A Phase 2 Study of OBE001 Versus Placebo in the Delay of Preterm Birth (TERM)

ObsEva

Status and phase

Terminated

Phase 2

Conditions

Preterm Labor

Treatments

Drug: Placebo

Drug: OBE001

Study type

Interventional

Funder types

Industry

Identifiers

NCT02326142

14-OBE001-016

Details and patient eligibility

About

The primary objective of this study is to assess the efficacy of a single dose of OBE001, an oral oxytocin antagonist, given for up to 7 days to delay preterm birth by 7 days compared to placebo.

Full description

The study will be a multi-centre, randomised, parallel group, double-blind, placebo-controlled study in pregnant women with threatened preterm labour between 34^0/7 and 35^6/7 weeks of gestation.

The study will be in 2 parts as follows:

from screening until the day of delivery (including a treatment period up to seven days)
a maternal and neonatal follow-up period from the day of delivery until 28 days post expected term date (or until 28 days post-delivery should this be later).

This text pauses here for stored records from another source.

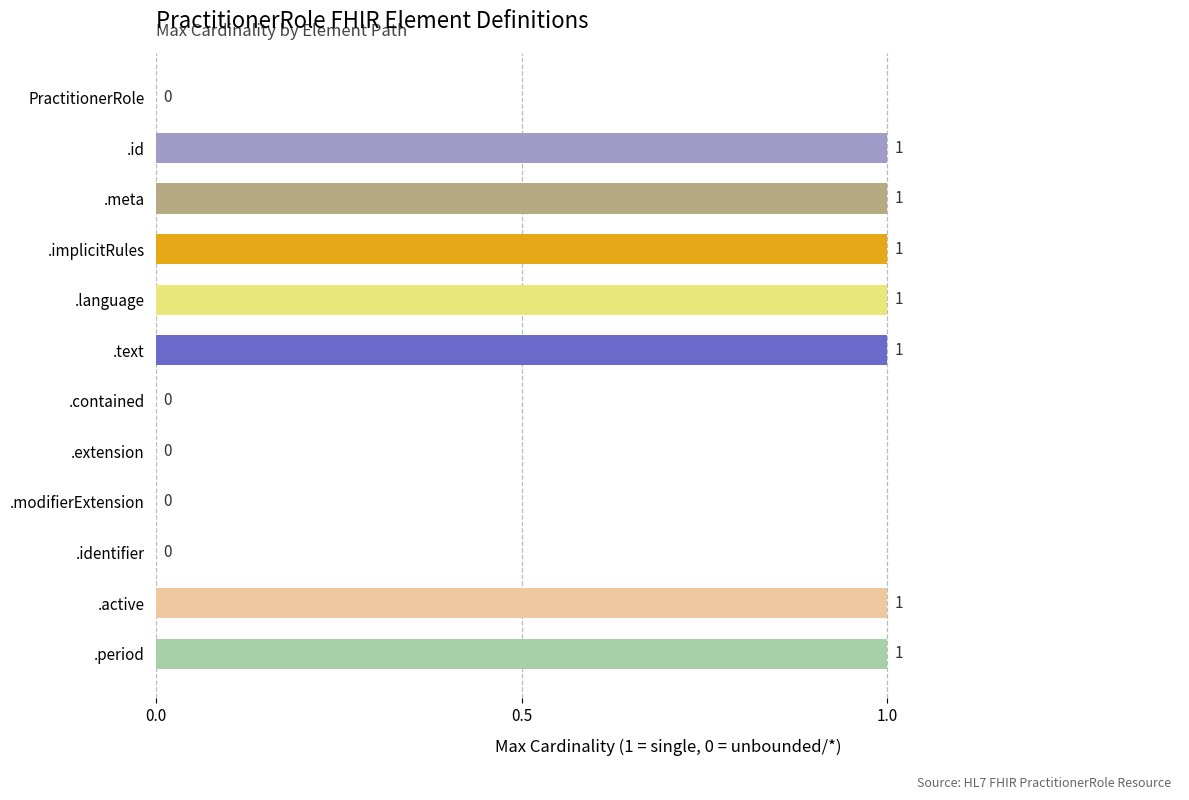

What is the sum of all values?

7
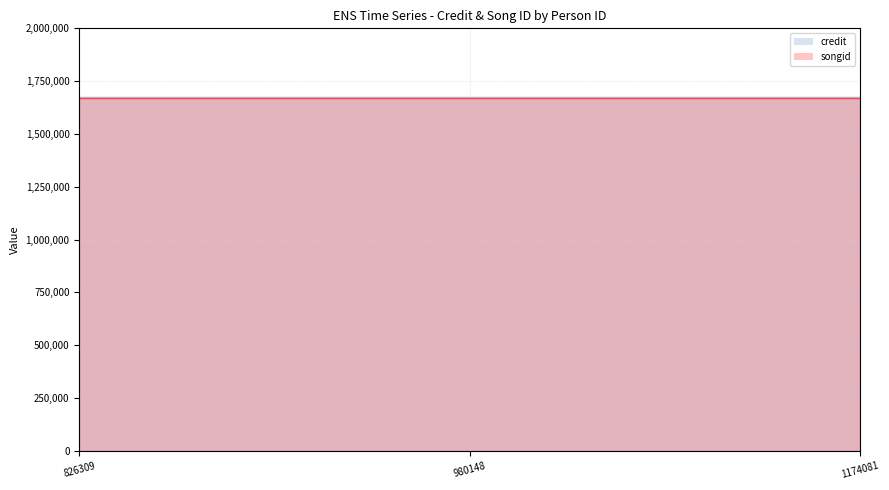

What are all the series names shown in the legend?

credit, songid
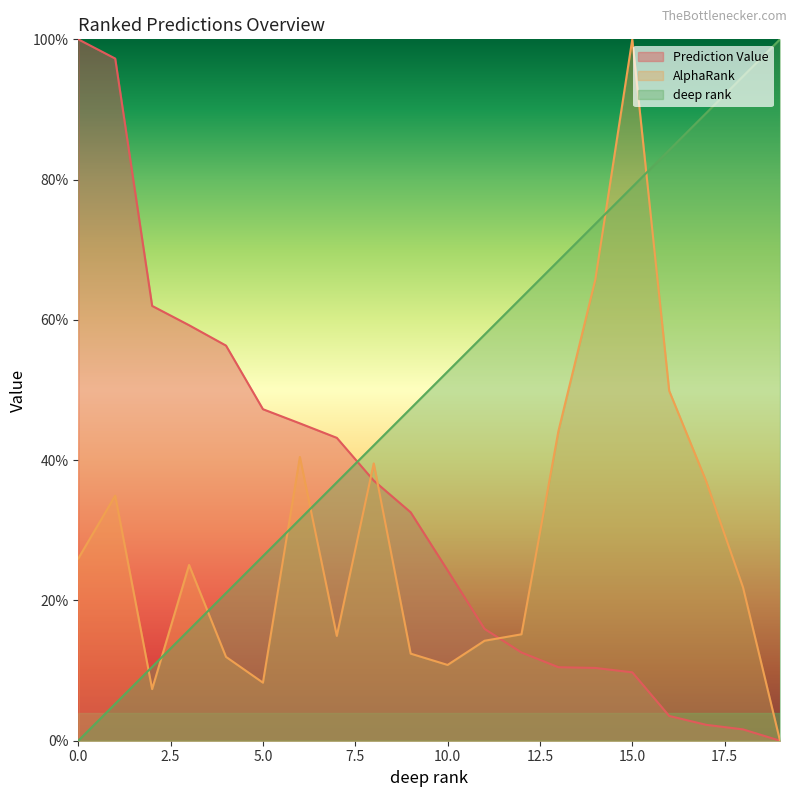

How many values in the AlphaRank series exceed 0?

19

In addition, there will be an observational, safety follow-up of the infants for 2 years to evaluate developmental outcome.

Enrollment

10 patients

Sex

Female

Ages

18+ years old

Volunteers

No Healthy Volunteers

Inclusion criteria

Gestational age (GA) between 34^0/7 and 35^6/7 weeks.
Subjects with symptoms of preterm labour.
Subjects with a singleton pregnancy.

Exclusion criteria

Foetal death in utero in current pregnancy or in previous pregnancy after gestational week 24 or expected high risk of foetal death in the current pregnancy.
Any contraindications for the mother or the foetus to stop labour or prolong pregnancy or any maternal or foetal conditions likely to indicate iatrogenic delivery.
Use of cervical cerclage or a pessary in situ in the current pregnancy.
The Subject has any condition which in the opinion of the PI constitutes a risk or a contraindication for the participation of the subject in the trial.